◆ Input for this task
----

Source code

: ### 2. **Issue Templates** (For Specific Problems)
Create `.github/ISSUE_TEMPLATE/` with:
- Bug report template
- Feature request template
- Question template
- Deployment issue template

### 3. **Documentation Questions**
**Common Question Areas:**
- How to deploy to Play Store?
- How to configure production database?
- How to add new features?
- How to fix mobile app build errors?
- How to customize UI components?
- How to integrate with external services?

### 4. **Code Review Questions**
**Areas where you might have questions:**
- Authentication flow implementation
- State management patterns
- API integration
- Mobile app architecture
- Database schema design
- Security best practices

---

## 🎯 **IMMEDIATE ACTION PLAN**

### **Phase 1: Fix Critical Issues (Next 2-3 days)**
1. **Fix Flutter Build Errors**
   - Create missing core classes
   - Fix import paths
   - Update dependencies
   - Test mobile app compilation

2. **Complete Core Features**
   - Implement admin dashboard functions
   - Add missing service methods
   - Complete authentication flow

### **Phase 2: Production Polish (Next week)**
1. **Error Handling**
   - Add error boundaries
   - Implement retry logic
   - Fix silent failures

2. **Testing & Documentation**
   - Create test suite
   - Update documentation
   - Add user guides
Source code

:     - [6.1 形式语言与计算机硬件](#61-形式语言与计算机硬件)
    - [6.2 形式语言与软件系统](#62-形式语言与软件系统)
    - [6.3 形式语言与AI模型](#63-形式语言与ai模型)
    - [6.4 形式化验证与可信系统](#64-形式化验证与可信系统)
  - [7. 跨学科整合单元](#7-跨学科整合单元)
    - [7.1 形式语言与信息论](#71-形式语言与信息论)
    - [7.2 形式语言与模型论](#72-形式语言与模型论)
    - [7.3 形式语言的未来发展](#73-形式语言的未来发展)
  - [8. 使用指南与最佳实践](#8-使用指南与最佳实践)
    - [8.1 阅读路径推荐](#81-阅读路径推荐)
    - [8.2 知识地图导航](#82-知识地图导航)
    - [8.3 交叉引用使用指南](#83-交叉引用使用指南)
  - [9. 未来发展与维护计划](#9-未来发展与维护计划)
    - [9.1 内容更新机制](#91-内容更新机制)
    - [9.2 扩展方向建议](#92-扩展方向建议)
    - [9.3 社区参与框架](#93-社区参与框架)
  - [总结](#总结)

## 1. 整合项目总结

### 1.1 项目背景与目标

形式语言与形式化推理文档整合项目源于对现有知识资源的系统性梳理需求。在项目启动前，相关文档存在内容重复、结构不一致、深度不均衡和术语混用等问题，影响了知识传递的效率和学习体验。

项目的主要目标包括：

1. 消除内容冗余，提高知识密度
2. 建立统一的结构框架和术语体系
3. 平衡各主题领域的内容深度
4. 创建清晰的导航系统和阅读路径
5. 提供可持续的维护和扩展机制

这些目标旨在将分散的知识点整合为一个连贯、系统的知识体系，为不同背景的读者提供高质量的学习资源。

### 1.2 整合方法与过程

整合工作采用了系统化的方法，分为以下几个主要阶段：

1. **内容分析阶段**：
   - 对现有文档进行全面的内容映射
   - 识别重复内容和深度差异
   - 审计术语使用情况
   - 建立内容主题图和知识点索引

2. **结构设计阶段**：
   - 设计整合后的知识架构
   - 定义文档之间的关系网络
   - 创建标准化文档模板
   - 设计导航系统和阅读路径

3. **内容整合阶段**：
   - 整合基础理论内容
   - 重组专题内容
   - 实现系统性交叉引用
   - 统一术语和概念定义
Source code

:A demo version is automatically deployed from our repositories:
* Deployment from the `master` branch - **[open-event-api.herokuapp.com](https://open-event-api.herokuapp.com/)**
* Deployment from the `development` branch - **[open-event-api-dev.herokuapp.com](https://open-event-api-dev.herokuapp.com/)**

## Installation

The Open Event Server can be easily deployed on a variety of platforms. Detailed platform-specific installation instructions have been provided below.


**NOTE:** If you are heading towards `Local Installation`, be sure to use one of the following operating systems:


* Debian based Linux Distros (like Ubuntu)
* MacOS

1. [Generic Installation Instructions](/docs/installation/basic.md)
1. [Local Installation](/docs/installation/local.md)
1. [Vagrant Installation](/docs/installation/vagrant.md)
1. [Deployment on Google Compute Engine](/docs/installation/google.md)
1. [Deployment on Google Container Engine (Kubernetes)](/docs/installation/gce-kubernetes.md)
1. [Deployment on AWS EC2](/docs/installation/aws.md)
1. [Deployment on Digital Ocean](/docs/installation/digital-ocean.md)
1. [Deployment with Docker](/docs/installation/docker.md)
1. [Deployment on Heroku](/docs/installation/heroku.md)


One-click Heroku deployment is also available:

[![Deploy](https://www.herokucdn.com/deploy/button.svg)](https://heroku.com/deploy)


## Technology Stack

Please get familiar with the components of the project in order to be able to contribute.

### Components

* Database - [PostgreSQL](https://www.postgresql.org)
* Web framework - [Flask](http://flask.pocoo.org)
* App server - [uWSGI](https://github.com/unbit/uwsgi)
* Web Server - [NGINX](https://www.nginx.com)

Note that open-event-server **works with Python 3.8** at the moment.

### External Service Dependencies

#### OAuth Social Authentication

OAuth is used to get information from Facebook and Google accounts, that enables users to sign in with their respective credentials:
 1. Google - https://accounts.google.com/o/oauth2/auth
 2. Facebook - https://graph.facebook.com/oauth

----

◆ Prompt
Among the lines above, repeat exactly those from the line with "The Open Event" to the line with "1. [Local Installation](/docs/installation/local.md)", counting both ends.

◆ Expected answer
The Open Event Server can be easily deployed on a variety of platforms. Detailed platform-specific installation instructions have been provided below.


**NOTE:** If you are heading towards `Local Installation`, be sure to use one of the following operating systems:


* Debian based Linux Distros (like Ubuntu)
* MacOS

1. [Generic Installation Instructions](/docs/installation/basic.md)
1. [Local Installation](/docs/installation/local.md)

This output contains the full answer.